Ever waged a bet on a pool game? This is how 8 Ball Pool works. Well, this is not obvious at first -at least not when you play the game as a guest. As a guest, you get to play 8 Ball with a random players from across the globe and see how the game plays like (test the waters in the pool if you will). But the real meat of the game is shown when you play 8 Ball Pool as a registered player. Instead of getting it on with random anons, you get to match up against players of varying skill levels. Each one linked to a specific individual with their own identity and avatar picture. Want a quick game of 8 Ball from someone from halfway around the world? This will get you that experience in just a matter of minutes.

How 8 Ball Pool is Played

Billiards is more than just getting the cue ball to hit other balls. There are also very specific game rules. In this case, we are talking about the classic 8 ball standard. In this game, there are fifteen balls in play, 8 block colored balls and 7 striped balls. Each player will be assigned a set: blocks (balls numbered 1 to 7) or stripes (balls numbered 9 to 15). While the 8 ball is block colored, it is not part of the two sets. Each player much successfully pocket all the balls in their set and then pocket the 8 ball. The first player to accomplish this wins the match. If you accidentally pocket the 8 ball without clearing your set, you instantly lose the match.

To determine which player gets which set, it all depends on the opening of the game. After a break, the first player who pockets a ball is assigned that specific set (balls pocketed during the break are not used to determine the set). So if you get a good break where a lot of balls are pocketed, keep track of whether the blocks or the stripes are going to put you in a better position for winning the match.

Advanced Play is Exciting

8 Ball Pool Advanced Game Play

If you are just starting out the game, fret not. There are many players out there on the same level of experience as you are and this ensures a great playing environment. There is plenty of room to grow and getting practice is a simple matter of playing as many games as you can. If you are wary about the cost of coins, you can opt to log out and get a few guest games to get you used to the system.

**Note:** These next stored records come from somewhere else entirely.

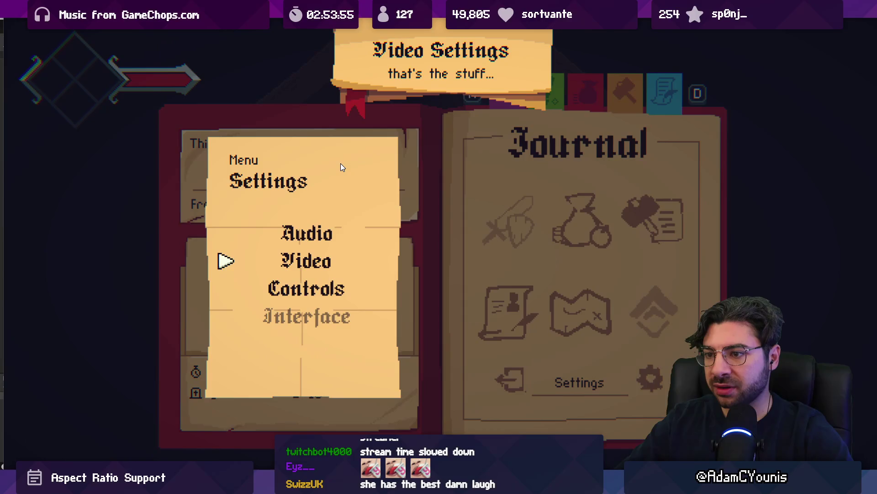
# - Switch Full Screen off and apply it so the game runs in a window
pyautogui.press('Return')
pyautogui.press('Up')
pyautogui.press('Up')
pyautogui.press('Down')
pyautogui.press('Down')
pyautogui.press('Down')
pyautogui.press('Right')
pyautogui.press('Up')
pyautogui.press('Up')
pyautogui.press('Up')
pyautogui.press('Right')
pyautogui.press('Down')
pyautogui.press('Down')
pyautogui.press('Down')
pyautogui.press('Down')
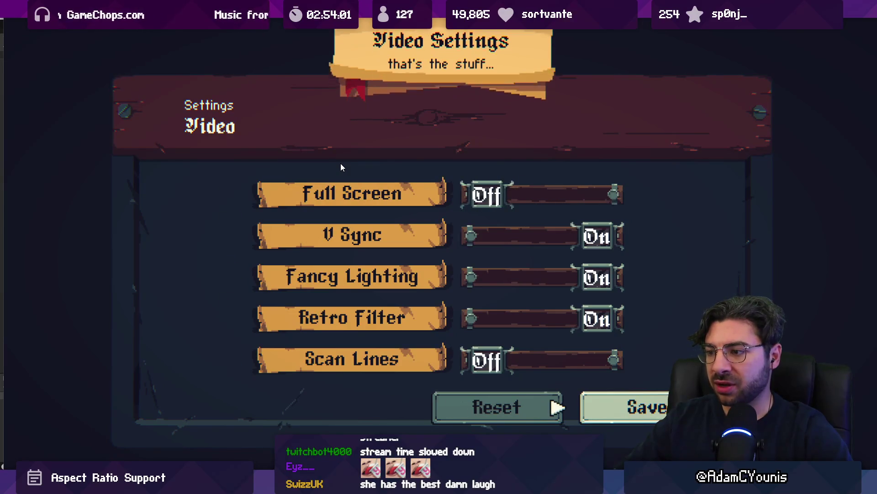
pyautogui.press('Up')
pyautogui.press('Up')
pyautogui.press('Up')
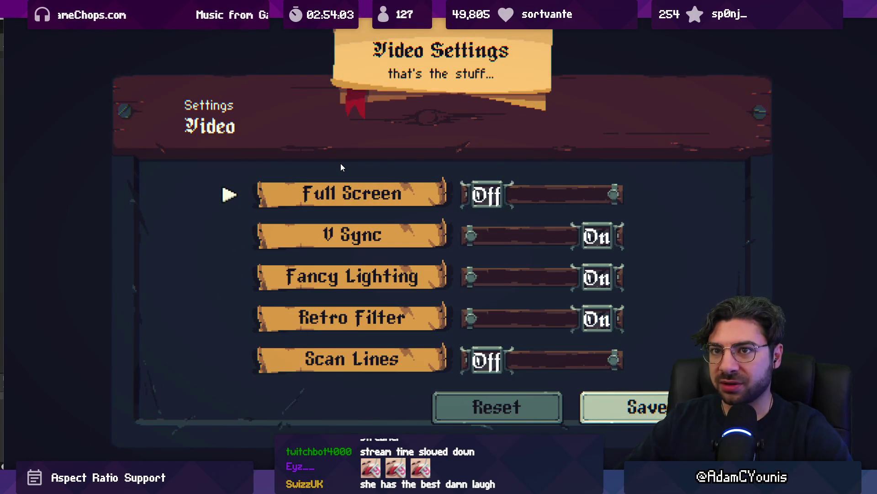
pyautogui.press('Right')
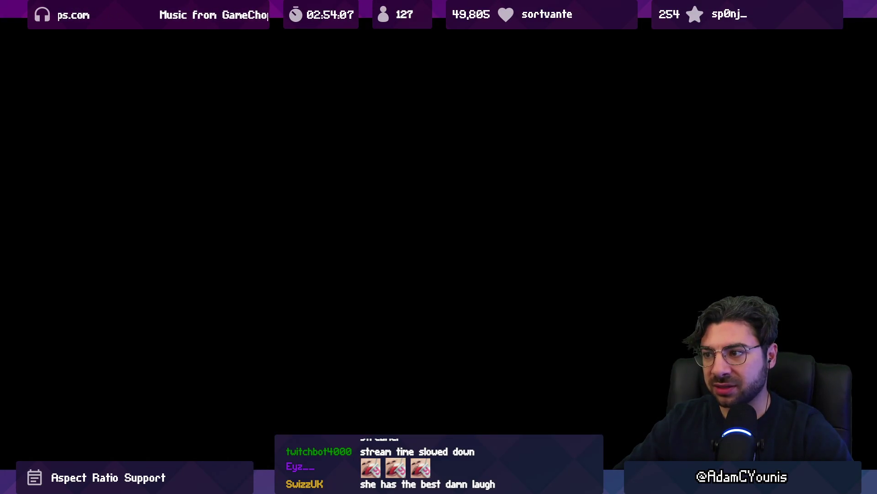
pyautogui.press('Down')
pyautogui.press('Down')
pyautogui.press('Down')
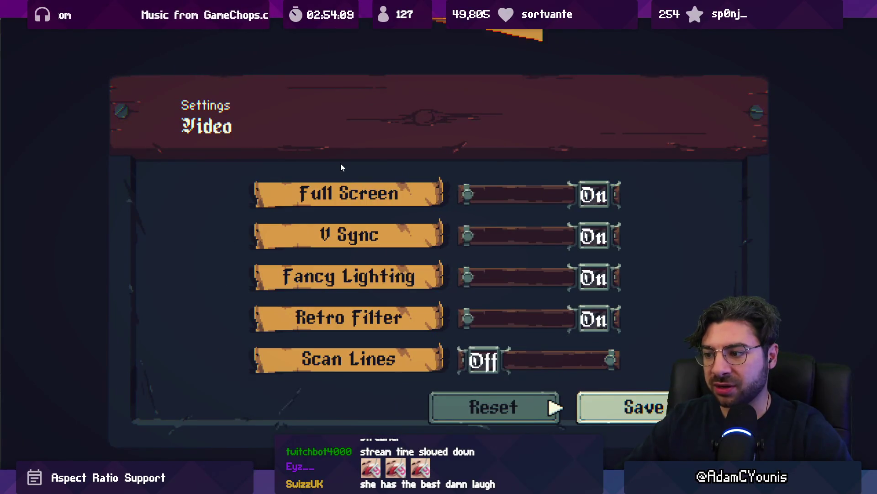
pyautogui.press('Return')
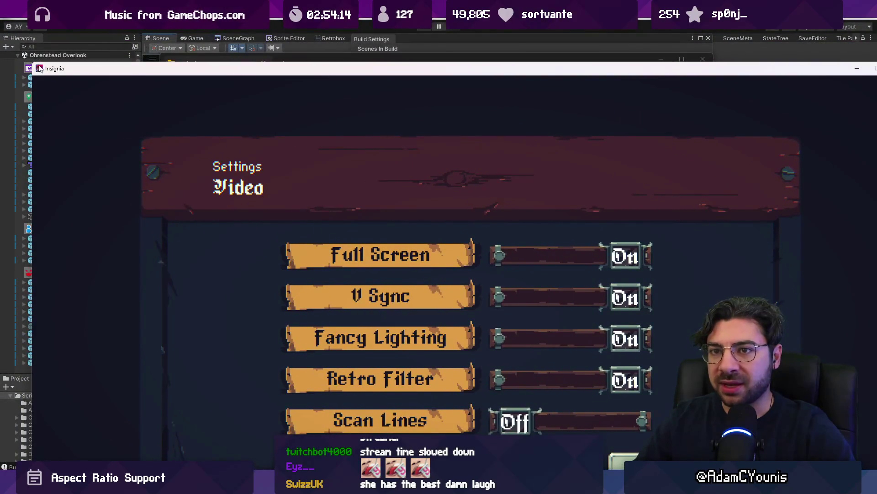
pyautogui.moveTo(39, 68); pyautogui.dragTo(36, 48)
# - Turn Full Screen back on and save the video settings
pyautogui.press('Up')
pyautogui.press('Up')
pyautogui.press('Return')
pyautogui.press('Down')
pyautogui.press('Down')
pyautogui.press('Down')
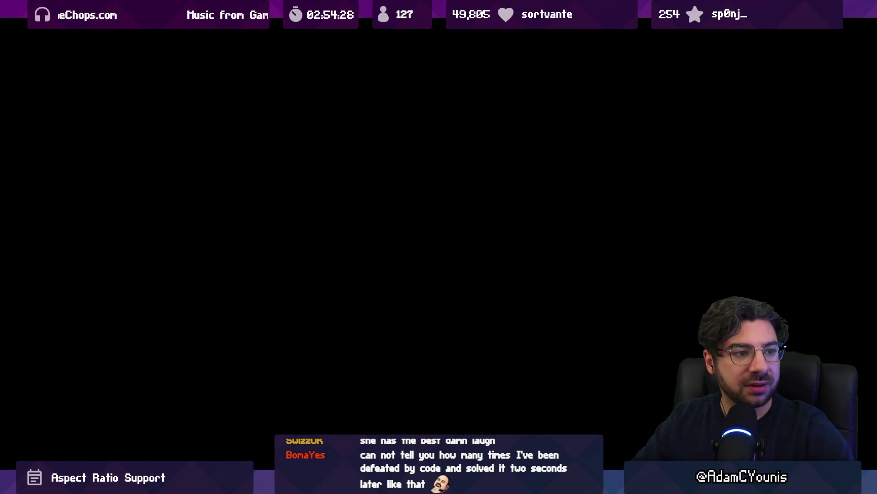
pyautogui.press('Up')
pyautogui.press('Up')
pyautogui.press('Up')
pyautogui.press('Right')
pyautogui.press('Down')
pyautogui.press('Down')
pyautogui.press('Down')
pyautogui.press('Down')
pyautogui.press('Right')
pyautogui.press('Return')
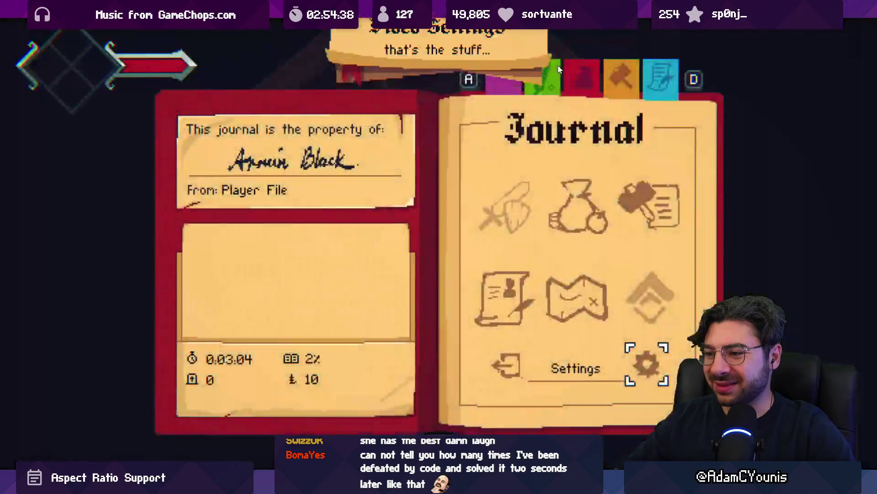
# - From the title screen, start Story Mode and load the Player File save
pyautogui.press('Down')
pyautogui.press('Down')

But as you eventually get better at the game, you will eventually encounter other players of exceptional skill levels. And this is where the game truly becomes interesting. Players with plenty pool table experience have a knack for being able to predict trajectories and make the most out of a bad pool setup. Some will strategically position their cue balls in odd spots if they have no clear shots, forcing their opponents to make an opening for them. Shots start incorporating a variety of spins and strengths, displaying the great amount of attention that the developers have put into the game's mechanics. Strategy becomes deeper, blocking becomes a constant thing, and every play experience has the potential to teach you something new and awesome. And this is one of the best things about 8 Ball Pool.

Be Careful What You Bet

One of the most interesting things about the registered player gameplay is that you have coins that you will need to use in games. They serve as bets -which form half the pot of what is at stake to be won per match (your opponent naturally provides the second half). It is an interesting setup as this truly is an at-stakes form of pool gaming. Players start off in simple rooms where a 50 coin bet is the standard before moving up to a 100. But the next tier, 500, starts getting interesting as players at that room would need to call out the pocket for the 8 ball (you say which pocket you will land the 8 ball into, and failing to do so is a foul). At the highest rooms, all the shots require you to call the pocket -which means that each pocketed ball is an intentional shot, and thus requires extremely high levels of skill to play.

All That Money

Playing 8 Ball Pool with a registered account means that you start using in-game currency to bet on matches -which means that the dynamic of winning and losing changes a lot. But it has its perks. The coins are used to buy better cue sticks that have better performance -though their stats have "charges" that need to be recharged after a certain amount of games of played. But even without the stat bonus, they can make for a nice cosmetic upgrade. The pool table design and other details can be changed as well with the use of coins. Oddly enough, the in-game communication system which makes use of preset phrases, can be extended with new entries that you also buy with the coins you win.